Not one of the 66 wines could be called a major brand. Calera is the most familiar name, and we like the 2008 Ryan Vineyard Pinot Noir ($79). But who goes to a Cal-Hungarian restaurant for the familiar? By the glass, we'd try that Massican "Annia" 2010 Tocai/Ribolla/Chard blend ($12) or the Abbazia di Novacella Alto Adige Müller-Thurgau 2009 ($10), because with the rich food, we'd look for something light and aromatic to refresh the palate.

With the goat meatballs, Fox suggests a glass of the Tami Sicilia Nero d'Avola 2009 ($9). But with the sour-cherry soup, he recommends one of his 16 beers by the bottle, the Rodenbach Flanders Red from Belgium ($7).

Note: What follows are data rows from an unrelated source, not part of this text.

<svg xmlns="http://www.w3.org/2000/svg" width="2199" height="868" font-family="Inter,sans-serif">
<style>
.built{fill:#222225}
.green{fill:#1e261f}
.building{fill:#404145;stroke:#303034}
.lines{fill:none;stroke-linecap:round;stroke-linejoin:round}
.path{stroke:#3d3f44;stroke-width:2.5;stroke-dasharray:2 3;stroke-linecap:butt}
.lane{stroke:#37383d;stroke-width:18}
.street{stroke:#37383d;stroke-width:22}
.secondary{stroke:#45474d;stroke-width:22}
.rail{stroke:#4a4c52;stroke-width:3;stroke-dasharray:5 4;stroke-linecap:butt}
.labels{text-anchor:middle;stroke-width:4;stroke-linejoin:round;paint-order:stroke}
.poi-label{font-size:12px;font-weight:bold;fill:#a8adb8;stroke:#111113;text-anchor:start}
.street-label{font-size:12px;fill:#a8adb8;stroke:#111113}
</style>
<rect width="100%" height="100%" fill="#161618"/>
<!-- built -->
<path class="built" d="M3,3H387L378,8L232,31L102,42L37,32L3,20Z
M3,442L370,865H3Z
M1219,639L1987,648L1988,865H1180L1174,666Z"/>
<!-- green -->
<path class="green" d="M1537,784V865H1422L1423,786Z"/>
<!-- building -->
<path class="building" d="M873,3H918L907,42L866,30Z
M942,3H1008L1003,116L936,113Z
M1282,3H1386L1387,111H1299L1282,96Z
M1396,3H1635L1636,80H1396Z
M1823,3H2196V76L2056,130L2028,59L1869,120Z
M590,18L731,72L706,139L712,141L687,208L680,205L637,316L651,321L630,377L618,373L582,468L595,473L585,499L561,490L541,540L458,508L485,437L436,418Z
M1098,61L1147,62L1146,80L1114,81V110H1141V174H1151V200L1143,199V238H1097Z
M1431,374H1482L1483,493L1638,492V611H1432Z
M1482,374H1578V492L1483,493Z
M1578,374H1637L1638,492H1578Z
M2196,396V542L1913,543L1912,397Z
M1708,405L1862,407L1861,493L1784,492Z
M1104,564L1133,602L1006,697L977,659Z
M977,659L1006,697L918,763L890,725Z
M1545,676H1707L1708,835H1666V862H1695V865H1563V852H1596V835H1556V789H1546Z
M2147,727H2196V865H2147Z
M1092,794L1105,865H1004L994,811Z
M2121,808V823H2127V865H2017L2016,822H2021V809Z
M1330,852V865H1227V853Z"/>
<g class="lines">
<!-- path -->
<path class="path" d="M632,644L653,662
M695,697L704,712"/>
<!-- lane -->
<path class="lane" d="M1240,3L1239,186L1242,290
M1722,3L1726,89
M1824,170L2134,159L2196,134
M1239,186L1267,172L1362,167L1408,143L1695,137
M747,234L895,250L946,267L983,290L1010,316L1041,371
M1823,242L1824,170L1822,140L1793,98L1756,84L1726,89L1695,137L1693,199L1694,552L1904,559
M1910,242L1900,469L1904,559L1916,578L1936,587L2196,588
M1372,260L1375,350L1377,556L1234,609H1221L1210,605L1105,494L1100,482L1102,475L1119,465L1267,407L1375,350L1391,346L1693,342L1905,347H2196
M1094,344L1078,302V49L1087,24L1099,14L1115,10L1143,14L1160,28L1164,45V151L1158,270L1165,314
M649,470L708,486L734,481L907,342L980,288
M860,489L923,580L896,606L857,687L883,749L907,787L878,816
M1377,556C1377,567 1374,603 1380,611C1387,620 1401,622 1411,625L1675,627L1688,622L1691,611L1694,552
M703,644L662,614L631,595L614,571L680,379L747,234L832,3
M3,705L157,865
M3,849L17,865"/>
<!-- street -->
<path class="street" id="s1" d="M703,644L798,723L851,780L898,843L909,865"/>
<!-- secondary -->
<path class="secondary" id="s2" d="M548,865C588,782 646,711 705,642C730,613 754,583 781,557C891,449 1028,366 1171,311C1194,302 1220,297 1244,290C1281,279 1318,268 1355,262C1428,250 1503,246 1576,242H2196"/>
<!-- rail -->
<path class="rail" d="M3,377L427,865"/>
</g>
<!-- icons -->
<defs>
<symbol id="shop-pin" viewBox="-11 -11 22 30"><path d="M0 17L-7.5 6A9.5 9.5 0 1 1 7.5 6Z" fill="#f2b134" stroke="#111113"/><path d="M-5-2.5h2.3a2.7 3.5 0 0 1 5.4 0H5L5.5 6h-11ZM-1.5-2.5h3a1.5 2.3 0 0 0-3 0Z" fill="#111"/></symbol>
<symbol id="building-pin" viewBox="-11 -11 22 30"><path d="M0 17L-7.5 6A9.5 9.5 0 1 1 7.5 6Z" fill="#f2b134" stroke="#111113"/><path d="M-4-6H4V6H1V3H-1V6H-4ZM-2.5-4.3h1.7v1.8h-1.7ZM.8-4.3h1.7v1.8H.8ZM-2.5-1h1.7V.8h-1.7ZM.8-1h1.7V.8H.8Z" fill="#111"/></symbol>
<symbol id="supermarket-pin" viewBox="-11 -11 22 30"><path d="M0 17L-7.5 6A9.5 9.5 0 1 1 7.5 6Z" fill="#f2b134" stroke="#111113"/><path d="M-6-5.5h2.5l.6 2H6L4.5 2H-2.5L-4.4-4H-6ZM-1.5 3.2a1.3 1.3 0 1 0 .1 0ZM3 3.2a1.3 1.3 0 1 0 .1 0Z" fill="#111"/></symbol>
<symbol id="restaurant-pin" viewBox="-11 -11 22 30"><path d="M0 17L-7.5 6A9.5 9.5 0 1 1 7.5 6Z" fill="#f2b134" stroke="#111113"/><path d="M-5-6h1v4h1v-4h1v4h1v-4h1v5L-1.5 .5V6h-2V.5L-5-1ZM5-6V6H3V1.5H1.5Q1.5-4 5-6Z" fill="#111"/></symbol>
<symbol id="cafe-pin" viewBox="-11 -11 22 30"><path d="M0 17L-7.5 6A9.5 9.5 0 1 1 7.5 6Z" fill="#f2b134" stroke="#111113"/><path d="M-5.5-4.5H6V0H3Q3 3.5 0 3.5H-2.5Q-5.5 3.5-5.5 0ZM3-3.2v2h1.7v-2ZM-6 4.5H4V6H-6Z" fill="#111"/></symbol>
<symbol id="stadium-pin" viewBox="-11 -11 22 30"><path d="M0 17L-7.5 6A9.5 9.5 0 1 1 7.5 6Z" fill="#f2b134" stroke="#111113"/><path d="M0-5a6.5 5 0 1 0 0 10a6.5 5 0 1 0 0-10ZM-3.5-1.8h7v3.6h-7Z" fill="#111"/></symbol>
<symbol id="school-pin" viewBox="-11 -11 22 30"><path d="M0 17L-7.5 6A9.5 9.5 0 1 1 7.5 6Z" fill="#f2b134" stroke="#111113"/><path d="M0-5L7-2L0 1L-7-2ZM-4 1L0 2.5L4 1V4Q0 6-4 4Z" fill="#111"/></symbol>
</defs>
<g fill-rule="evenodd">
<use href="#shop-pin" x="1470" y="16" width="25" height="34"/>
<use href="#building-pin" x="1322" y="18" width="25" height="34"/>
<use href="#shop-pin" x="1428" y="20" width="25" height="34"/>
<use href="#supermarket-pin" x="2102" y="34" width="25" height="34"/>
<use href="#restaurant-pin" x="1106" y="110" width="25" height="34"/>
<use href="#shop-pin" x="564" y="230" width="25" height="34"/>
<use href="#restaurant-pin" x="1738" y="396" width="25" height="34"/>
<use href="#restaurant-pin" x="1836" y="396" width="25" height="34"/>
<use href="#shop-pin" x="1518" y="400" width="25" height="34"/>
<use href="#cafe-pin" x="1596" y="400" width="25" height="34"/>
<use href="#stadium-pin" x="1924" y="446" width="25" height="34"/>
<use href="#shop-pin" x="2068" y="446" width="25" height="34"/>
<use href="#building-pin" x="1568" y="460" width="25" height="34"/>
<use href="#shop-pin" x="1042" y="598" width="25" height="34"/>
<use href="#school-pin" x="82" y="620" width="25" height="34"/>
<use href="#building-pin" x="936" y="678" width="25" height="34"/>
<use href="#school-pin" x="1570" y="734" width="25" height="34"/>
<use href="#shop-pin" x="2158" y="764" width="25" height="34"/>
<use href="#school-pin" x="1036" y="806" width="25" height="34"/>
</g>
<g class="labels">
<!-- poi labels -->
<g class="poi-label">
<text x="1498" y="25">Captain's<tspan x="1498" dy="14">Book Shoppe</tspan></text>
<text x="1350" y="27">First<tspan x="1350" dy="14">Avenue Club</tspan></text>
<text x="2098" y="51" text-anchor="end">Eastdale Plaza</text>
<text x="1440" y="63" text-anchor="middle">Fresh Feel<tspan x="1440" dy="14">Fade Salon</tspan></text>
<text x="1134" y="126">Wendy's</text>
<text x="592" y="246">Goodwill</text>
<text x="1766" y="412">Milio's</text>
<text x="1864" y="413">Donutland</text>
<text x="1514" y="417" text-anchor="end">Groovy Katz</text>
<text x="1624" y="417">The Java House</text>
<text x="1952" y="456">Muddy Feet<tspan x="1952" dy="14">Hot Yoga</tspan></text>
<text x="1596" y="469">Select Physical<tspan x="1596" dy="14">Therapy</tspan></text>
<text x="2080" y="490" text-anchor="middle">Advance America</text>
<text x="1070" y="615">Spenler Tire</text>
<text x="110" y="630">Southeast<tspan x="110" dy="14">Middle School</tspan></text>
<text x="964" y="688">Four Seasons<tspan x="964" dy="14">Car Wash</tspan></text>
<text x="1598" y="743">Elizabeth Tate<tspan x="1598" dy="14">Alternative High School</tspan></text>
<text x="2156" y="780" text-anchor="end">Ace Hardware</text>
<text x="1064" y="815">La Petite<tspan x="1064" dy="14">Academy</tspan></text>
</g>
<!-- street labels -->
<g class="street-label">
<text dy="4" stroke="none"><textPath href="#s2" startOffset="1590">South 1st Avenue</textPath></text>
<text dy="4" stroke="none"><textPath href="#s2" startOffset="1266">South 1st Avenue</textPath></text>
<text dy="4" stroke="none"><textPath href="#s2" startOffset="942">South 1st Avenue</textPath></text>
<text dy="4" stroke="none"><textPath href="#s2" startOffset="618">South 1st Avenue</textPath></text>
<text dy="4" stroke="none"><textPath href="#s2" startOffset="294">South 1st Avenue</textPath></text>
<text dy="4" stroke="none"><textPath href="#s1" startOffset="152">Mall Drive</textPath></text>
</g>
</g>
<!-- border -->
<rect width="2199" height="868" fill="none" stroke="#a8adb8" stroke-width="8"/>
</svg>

Markup on bottles is generally about double retail, but we found a steal: Wittmann Westhofener S Rheinhessen Trocken Riesling 2007 ($55), which is over $40 in many stores. For a red, we have our eye on Charles Joguet Clos du Chêne Vert Chinon 2005 ($59), from a very good Loire Cabernet Franc producer in a very good vintage. We'd be perfectly happy with the cheapest wine on the list, Domaine de la Pepière Muscadet Sèvre et Maine sur Lie 2009 ($36), which typifies the small-producer, hand-harvested aesthetic Fox is shooting for.